Faster exponential calculation in Matlab

Question

I have the following code which needs to calculate exponential of a 3D matrix. It works fine but I wonder if there is anyway to make it faster. (It currently needs more than 2 seconds. I am trying to make it run under half a second if possible.)

Result = zeros(200,50,300);
for i=1:30
   delta = i*randn(200,50,300);
   X = exp(1i*2*pi*delta);
   Result = Result + X;
end

Any help would be appreciated. Thanks in advance.

Answer 1

First of all, I don't think that this sequence of computations can be made a lot faster. The following might be a tiny bit faster, but certainly not by the amount you're looking for:

dim    = [200,50,300]; % given
N      = prod(dim);    % total number of samples
M      = 30;           % number of iterations in for-loop
phase  = bsxfun(@times, randn(N,M), [1:M]); % scaled phases
Result = reshape(sum(exp(1i*2*pi*phase),2), dim); % sum of exp and reshape

EDIT 1 Start:

As @horchler pointed out in comments below, this method is actually slower than the original method on R2016b. He also suggested using a faster random generation scheme, which I tried and observed significant improvements. A similar amount of improvement can also be had by eliminating some of the temporary variables.

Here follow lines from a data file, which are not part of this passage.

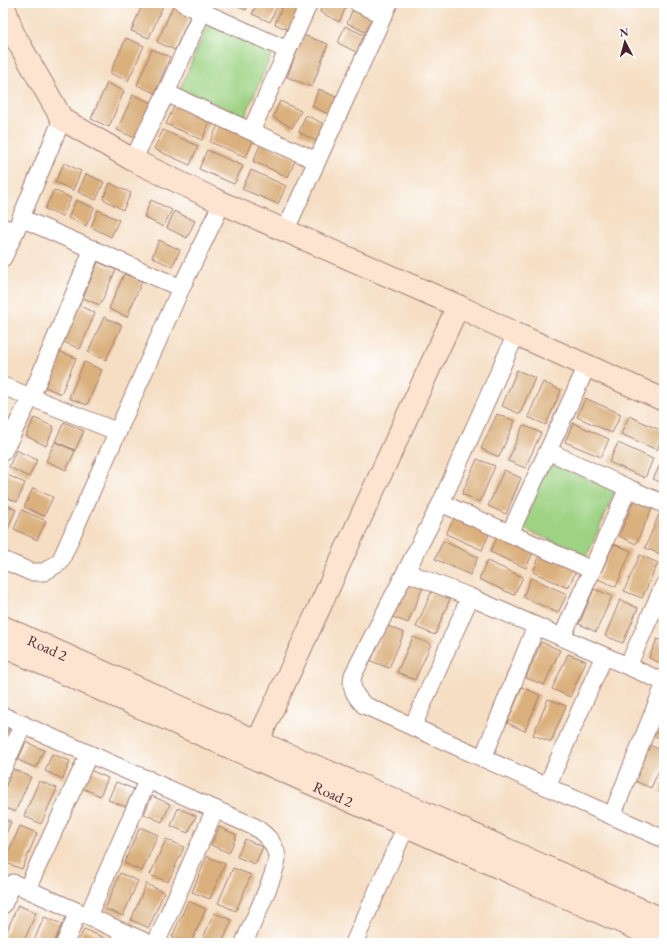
<svg xmlns="http://www.w3.org/2000/svg" width="667" height="946" font-family="'EB Garamond',serif">
<style>
.green{fill:#9ed384;stroke:#747958}
.building{fill:#dab07d}
.lines{fill:none;stroke-linecap:round;stroke-linejoin:round}
.street-casing{stroke:#a07e77;stroke-width:19}
.secondary-casing{stroke:#a07e77;stroke-width:24}
.street{stroke:#fff;stroke-width:17}
.secondary{stroke:#fde4d0;stroke-width:22}
.labels{text-anchor:middle;dominant-baseline:central;stroke-width:3;stroke-linejoin:round;paint-order:stroke}
.street-label{font-size:15px;fill:#4a1f2b;stroke:#fff}
</style>
<rect width="100%" height="100%" fill="#fff"/>
<filter id="ink" filterUnits="userSpaceOnUse"><feTurbulence type="fractalNoise" baseFrequency=".025" numOctaves="2"/><feDisplacementMap in="SourceGraphic" scale="8" xChannelSelector="R" yChannelSelector="G"/><feConvolveMatrix kernelMatrix="1 2 1 2 8 2 1 2 1" color-interpolation-filters="sRGB"/></filter>
<filter id="wash" filterUnits="userSpaceOnUse"><feTurbulence type="fractalNoise" baseFrequency=".012" numOctaves="4" result="noise"/><feDisplacementMap in="SourceGraphic" scale="16" xChannelSelector="R" yChannelSelector="G"/><feGaussianBlur stdDeviation="0.9" result="paint"/><feColorMatrix in="noise" values="0 0 0 0 0 0 0 0 0 0 0 0 0 0 0 0 0 1.4 0 .05"/><feComposite in="paint" operator="in"/></filter>
<g filter="url(#wash)">
<rect width="100%" height="100%" fill="#f5dec3"/>
<!-- green -->
<g class="green">
<polygon points="208,24 273,51 245,116 180,89"/>
<polygon points="550,463 615,491 587,556 522,528"/>
</g>
<g id="blocks">
<!-- building -->
<g class="building">
<polygon points="143,3 164,3 149,38 131,31"/>
<polygon points="231,3 249,3 246,10"/>
<polygon points="257,3 279,3 270,22 252,14"/>
<polygon points="323,3 343,3 347,5 339,22 320,12"/>
<polygon points="283,5 301,13 293,32 275,24"/>
<polygon points="173,6 191,14 175,50 157,42"/>
<polygon points="354,6 375,16 367,33 347,23"/>
<polygon points="345,26 366,36 358,53 338,43"/>
<polygon points="303,35 328,44 312,87 287,77"/>
<polygon points="126,38 144,46 128,81 110,73"/>
<polygon points="152,49 170,57 155,93 137,85"/>
<polygon points="107,83 124,91 109,127 91,119"/>
<polygon points="319,89 340,99 332,116 312,106"/>
<polygon points="133,95 151,102 135,138 117,130"/>
<polygon points="280,101 301,111 292,128 273,117"/>
<polygon points="175,105 210,121 202,140 166,124"/>
<polygon points="306,115 326,125 318,142 299,132"/>
<polygon points="219,123 254,139 246,157 210,142"/>
<polygon points="163,130 198,146 190,165 154,149"/>
<polygon points="261,143 296,159 288,177 253,161"/>
<polygon points="207,150 243,166 234,184 199,169"/>
<polygon points="64,163 81,171 73,190 55,182"/>
<polygon points="251,170 286,186 278,204 242,189"/>
<polygon points="86,174 104,182 96,200 78,192"/>
<polygon points="110,183 131,193 123,210 103,199"/>
<polygon points="54,190 71,198 63,216 45,209"/>
<polygon points="76,200 94,208 86,226 68,218"/>
<polygon points="151,200 172,210 163,227 144,217"/>
<polygon points="98,210 119,220 111,237 91,227"/>
<polygon points="174,211 195,221 187,238 167,228"/>
<polygon points="159,240 180,250 172,267 152,257"/>
<polygon points="98,262 116,270 100,305 83,298"/>
<polygon points="124,274 142,281 127,317 109,309"/>
<polygon points="78,305 95,313 80,349 62,341"/>
<polygon points="104,317 122,325 106,360 88,352"/>
<polygon points="58,351 76,358 61,394 43,386"/>
<polygon points="84,362 102,370 87,405 69,398"/>
<polygon points="517,370 535,378 520,414 502,406"/>
<polygon points="543,382 561,390 546,425 528,417"/>
<polygon points="585,398 621,414 612,433 577,417"/>
<polygon points="3,401 7,403 3,413"/>
<polygon points="497,414 515,421 499,457 481,449"/>
<polygon points="629,416 664,432 657,450 621,434"/>
<polygon points="34,418 54,427 46,446 26,436"/>
<polygon points="64,422 84,431 75,450 55,441"/>
<polygon points="573,423 609,439 601,457 565,442"/>
<polygon points="523,425 541,433 525,468 508,461"/>
<polygon points="55,442 75,451 66,470 46,461"/>
<polygon points="618,443 653,459 645,478 609,462"/>
<polygon points="16,450 37,460 29,477 9,467"/>
<polygon points="477,459 495,466 480,502 462,494"/>
<polygon points="662,461 664,462 664,484 653,479"/>
<polygon points="504,470 521,478 506,514 488,506"/>
<polygon points="5,474 25,483 17,502 3,496 3,479"/>
<polygon points="33,488 53,497 44,516 24,507"/>
<polygon points="634,500 652,508 636,544 619,536"/>
<polygon points="3,503 16,510 8,528 3,526"/>
<polygon points="22,510 46,521 37,540 14,529"/>
<polygon points="660,512 664,514 664,552 663,555 645,548"/>
<polygon points="455,516 490,532 482,550 446,534"/>
<polygon points="499,534 534,550 526,568 490,552"/>
<polygon points="443,541 478,557 470,575 435,559"/>
<polygon points="614,544 631,551 616,587 598,579"/>
<polygon points="541,553 577,569 568,588 533,572"/>
<polygon points="640,555 658,563 642,598 624,591"/>
<polygon points="487,561 523,577 514,595 479,579"/>
<polygon points="531,578 567,594 558,613 523,597"/>
<polygon points="406,580 423,587 408,623 390,616"/>
<polygon points="594,589 612,596 596,632 579,624"/>
<polygon points="432,591 450,599 435,635 416,627"/>
<polygon points="620,600 638,608 623,643 605,636"/>
<polygon points="386,625 404,633 389,668 371,661"/>
<polygon points="413,637 431,644 415,680 397,672"/>
<polygon points="657,639 664,642 664,665 649,658"/>
<polygon points="541,642 560,650 544,685 526,678"/>
<polygon points="568,654 586,661 570,697 552,689"/>
<polygon points="522,687 540,695 525,731 507,723"/>
<polygon points="548,699 566,706 551,742 533,735"/>
<polygon points="664,709 664,740 653,735"/>
<polygon points="3,726 9,728 3,741"/>
<polygon points="26,742 44,750 36,768 18,760"/>
<polygon points="649,745 664,751 664,759 651,788 633,780"/>
<polygon points="52,754 70,761 63,779 45,771"/>
<polygon points="13,769 31,777 15,812 3,807 3,792"/>
<polygon points="90,770 108,778 100,796 82,788"/>
<polygon points="39,781 57,788 41,824 24,816"/>
<polygon points="664,781 664,794 659,792"/>
<polygon points="116,782 134,789 126,807 108,800"/>
<polygon points="152,796 170,804 162,822 144,814"/>
<polygon points="178,808 196,816 188,833 171,826"/>
<polygon points="3,818 11,822 3,841"/>
<polygon points="20,826 37,833 22,869 4,862"/>
<polygon points="140,827 158,835 142,871 124,863"/>
<polygon points="219,827 237,835 229,853 211,845"/>
<polygon points="166,839 184,847 168,882 150,875"/>
<polygon points="245,839 263,847 255,864 237,857"/>
<polygon points="207,856 225,864 210,899 192,892"/>
<polygon points="233,868 251,875 236,911 218,903"/>
<polygon points="120,873 138,881 123,916 105,909"/>
<polygon points="146,884 164,892 149,928 131,920"/>
<polygon points="188,901 206,909 191,943 187,943 172,937"/>
<polygon points="18,905 36,913 23,943 7,943 3,940"/>
<polygon points="214,913 232,920 222,943 201,943"/>
<polygon points="44,917 62,924 54,943 33,943"/>
<polygon points="84,929 102,937 115,943 78,943"/>
</g>
</g>
</g>
<g filter="url(#ink)">
<use href="#blocks" fill-opacity="0" stroke="#a07e77" stroke-width="1"/>
<g class="lines">
<defs>
<g id="street">
<polyline points="183,3 287,50"/>
<polyline points="358,3 384,15"/>
<polyline points="166,93 317,161"/>
<polyline points="251,131 309,3"/>
<polyline points="133,160 166,93 202,12"/>
<polyline points="21,218 181,288"/>
<polyline points="3,227 15,232 62,119"/>
<polyline points="285,231 389,3"/>
<polyline points="3,258 15,232"/>
<polyline points="3,386 118,432"/>
<polyline points="548,451 628,488"/>
<polyline points="3,452 31,397 93,249"/>
<polyline points="441,503 516,334"/>
<path d="M664,504l-36,-16 -36,82 -151,-67 -88,172c-3,13 2,21 11,30l300,134"/>
<polyline points="510,533 587,366"/>
<polyline points="3,560 31,572 44,572 60,562 181,288 222,203"/>
<polyline points="406,572 470,597 664,682"/>
<polyline points="562,637 592,570"/>
<polyline points="628,666 664,585"/>
<path d="M3,716l252,111c11,8 19,15 22,29 2,13 -27,71 -33,87"/>
<polyline points="413,727 416,719 470,597"/>
<polyline points="483,758 536,626"/>
<polyline points="3,769 23,724"/>
<polyline points="547,786 604,656"/>
<polyline points="612,816 664,686"/>
<polyline points="27,889 89,754"/>
<polyline points="3,905 13,883 148,943"/>
<polyline points="88,916 148,779"/>
<polyline points="65,943 78,912"/>
<polyline points="156,943 215,809"/>
<polyline points="354,943 411,815"/>
</g>
<g id="secondary">
<polyline points="3,3 13,33 62,119 133,160 222,203 458,306 516,334 664,400"/>
<path id="s1" d="M3,627l255,115 156,66 250,112"/>
<path id="s2" d="M3,646l661,295"/>
<polyline points="251,756 458,306"/>
</g>
</defs>
<!-- street casing -->
<use href="#street" class="street-casing"/>
<!-- secondary casing -->
<use href="#secondary" class="secondary-casing"/>
<!-- street -->
<use href="#street" class="street"/>
<!-- secondary -->
<use href="#secondary" class="secondary"/>
</g>
</g>
<g class="labels">
<!-- street labels -->
<g class="street-label">
<text stroke="none"><textPath href="#s1" startOffset="49">Road 2</textPath></text>
<text stroke="none"><textPath href="#s2" startOffset="362">Road 2</textPath></text>
</g>
</g>
<!-- margin -->
<rect width="667" height="946" fill="none" stroke="#fff" stroke-width="16"/>
<!-- north arrow -->
<g transform="translate(625 42) rotate(354)" stroke="#ffffff" stroke-width="3" paint-order="stroke">
<path d="M0-3L7 15L0 10L-7 15Z" fill="#4a1f2b"/>
<text y="-6" font-size="11" font-weight="bold" text-anchor="middle" fill="#4a1f2b">N</text>
</g>
</svg>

s = RandStream('dsfmt19937','Seed',1);
for i=1:30
    Result = Result + exp(1i*2*pi*i*randn(s,200,50,300));
end

My timing results for various stages of optimization, on R2016b, are as follows:

• Original code: 4.3 s
• My original proposal: 4.5 s
• Original code with simpler random number generation: 3.8 s
• Above with temporary variables removed: 3.2 s

Other random number generation schemes, such as shr3cong can also be tried in an effort to speed it up further.

EDIT 1: End

A different approach: Let me suggest a different approach that would generate the desired output in a different way, but such that it would have the same statistical properties as your output.

Result = sqrt(15) * (randn(200,50,300) + 1i*randn(200,50,300));

Let's try to justify this now. Firstly, we can argue that since the output is a sum of 30 random processes, by central limit theorem (CLT), the output would be Gaussian distributed. CLT only applies in loose sense here, since 30 is not infinite and the processes are not identically distributed. But as we will see shortly, it is still a very good approximation. Moreover, the real and imaginary terms are also independent, due to the sum over 30 independent complex numbers. I am not going to try to prove this here, but we will do some statistical checks.

Once we settle on independent Gaussian distributions, the analysis becomes much simpler. A Gaussian distribution can be defined by just two parameters: mean and the variance. Let's estimate them individually:

Mean: Since the phases are randomly distributed and cover a region much larger than 2*pi, the means for both the real and imaginary terms are 0.

Variance: The variance of sine/cosine of large random phase distribution is 0.5. So the variance for the sum of 30 sines/cosines would be 15. This is the reason for sqrt(15) term in the formula.

Statistical analysis: To verify that all the above assumptions and approximations are reasonable, lets perform some statistical analysis.

Firstly, let's check the distribution:

figure;
xGrid = (-15 : 0.1 : 15);
histogram(real(Result(:)), xGrid, 'Normalization','pdf', 'EdgeColor', 'None');
hold on;
plot(xGrid, normpdf(xGrid, 0, sqrt(15)), 'r', 'LineWidth', 2);
legend({'Simulated histogram', 'Gaussian pdf'});
title('Distribution of the real term');

The histogram of the imaginary term (not shown here) also looks identical. This test verifies the assumptions of Gaussian distribution with zero mean and 15 variance.

Finally, let's check the independence between the real and imaginary terms.

covar = cov(real(Result(:)), imag(Result(:)));
disp(covar);
%   14.9968    0.0036
%    0.0036   14.9936    

Two things can be noticed: (1) As stated earlier, the variance of the real and imaginary terms each is about 15. (2) the covariance between the real and imaginary terms is much smaller compared to the individual variance. This supports the thesis of their being independent.